For a work with erotic desire as its narrative core, Sex Addict is remarkably unsexy, portraying sexual encounters as ungainly and even humiliating for both Zahedi and his partners. "It's not meant to be sexy; I can't imagine anyone thinking it's sexy," he says. "Some women told me they got turned on watching it, and I was just stunned. I couldn't think of anything that's less of a turn-on than my film. A lot of the impulse in making it was to show sex the way I experienced it, which was not the way it's presented in movies at all, but awkward and much weirder. My character is self-involved. That's his problem, and it's definitely true of me. But toward the end he has a glimpse of something outside the circle of himself."

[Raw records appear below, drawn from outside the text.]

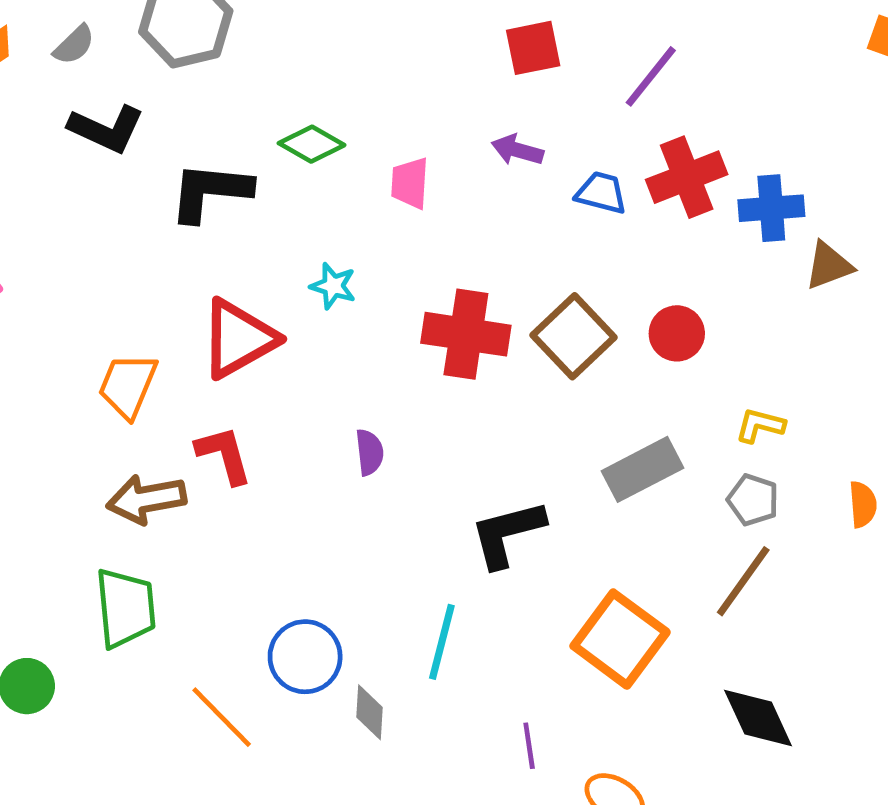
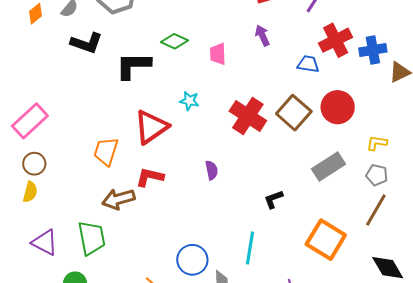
purple arrow: (517, 150) -> (262, 35), turned 55
blue trapezoid: (601, 193) -> (308, 64), moved
red circle: (677, 333) -> (338, 107), size x1.4
red cross: (466, 334) -> (248, 116), turned 30
red L-shape: (224, 455) -> (150, 177), turned -56
black L-shape: (507, 534) -> (274, 199), size x0.6
green trapezoid: (125, 608) -> (92, 238), moved

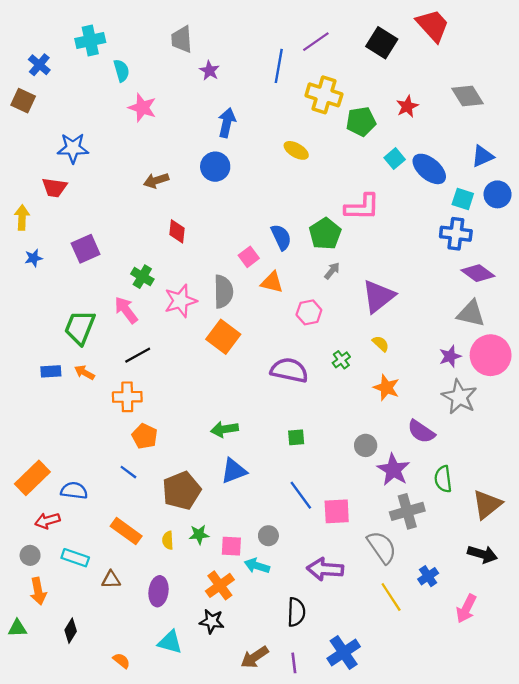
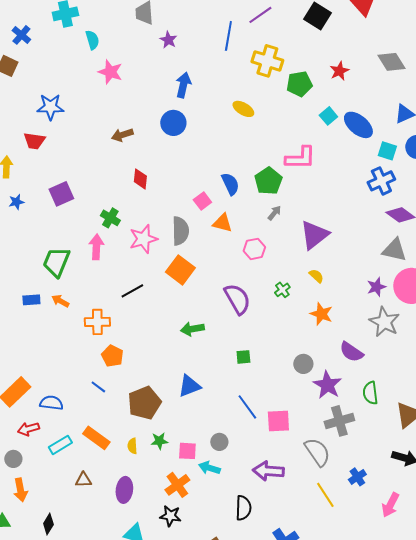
blue cross: (456, 234) -> (381, 181), turned -32
pink arrow: (126, 310) -> (96, 247), turned 40
black line: (138, 355) -> (132, 291), moved
purple semicircle: (289, 370) -> (237, 299), turned 48
green arrow: (224, 429) -> (192, 329), moved
cyan rectangle: (75, 558) -> (60, 445), moved, turned -50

Throughout the '90s, Zahedi pitched the film to numerous producers, and numerous producers sent it back. He approached actors, and actors backed away. Robert Downey Jr. was busy being arrested; Vincent Gallo became so involved in critiquing Zahedi's pitch that he never got around to reading the script; and Harmony Korine expressed interest, "but then his phone number changed and I couldn't reach him anymore." Even Steve Buscemi, a fan of Zahedi's work, turned it down ("I think he thought the character was unlikable").
So Zahedi played himself. Work progressed slowly. Seven years of footage had to be dumped after a tenant "kinda went insane" and trashed his Los Angeles apartment, one of the movie's primary locations. The French actress playing Zahedi's first wife was deported mid-production, requiring a weekend dash to Paris to film her final scenes (San Francisco locales stood in for Europe in the rest of the film). When the completed project was rejected by Sundance, Zahedi tried to distribute the film himself. Then came the Gotham Award, and his speech about filmmaker empowerment. Producers began returning his calls, and IFC picked up the film.
Now, with Sex Addict finally poised for release, Zahedi feels elated but ambivalent. "Mostly it feels really good." He pauses. "But surreal. I feel anxious about it."
Anxious that this might be another pinnacle before a plunge? That, in the end, nobody will like him? Zahedi looks like a deer in the headlights. "Totally."
The final moments of Sex Addict document Zahedi's 2003 wedding to Field. Walking to the altar, Zahedi weeps. Some wedding guests were probably in tears, too, since the ceremony had to wait while the groom finished shooting his preamble to the scene. It makes a perfect, and perfectly ridiculous, denouement.
"There's no end to the trouble you can get into," Zahedi says of his sexual addiction saga. Asked where he'd be if he hadn't overcome it through art and therapy, he pauses to mull. "Who knows? Probably a lot less happy, a lot less healthy and a lot less productive."
At the moment, Zahedi is happy and productive and working on his next film: An adaptation of James Joyce's epic of modernist experimentation, Ulysses.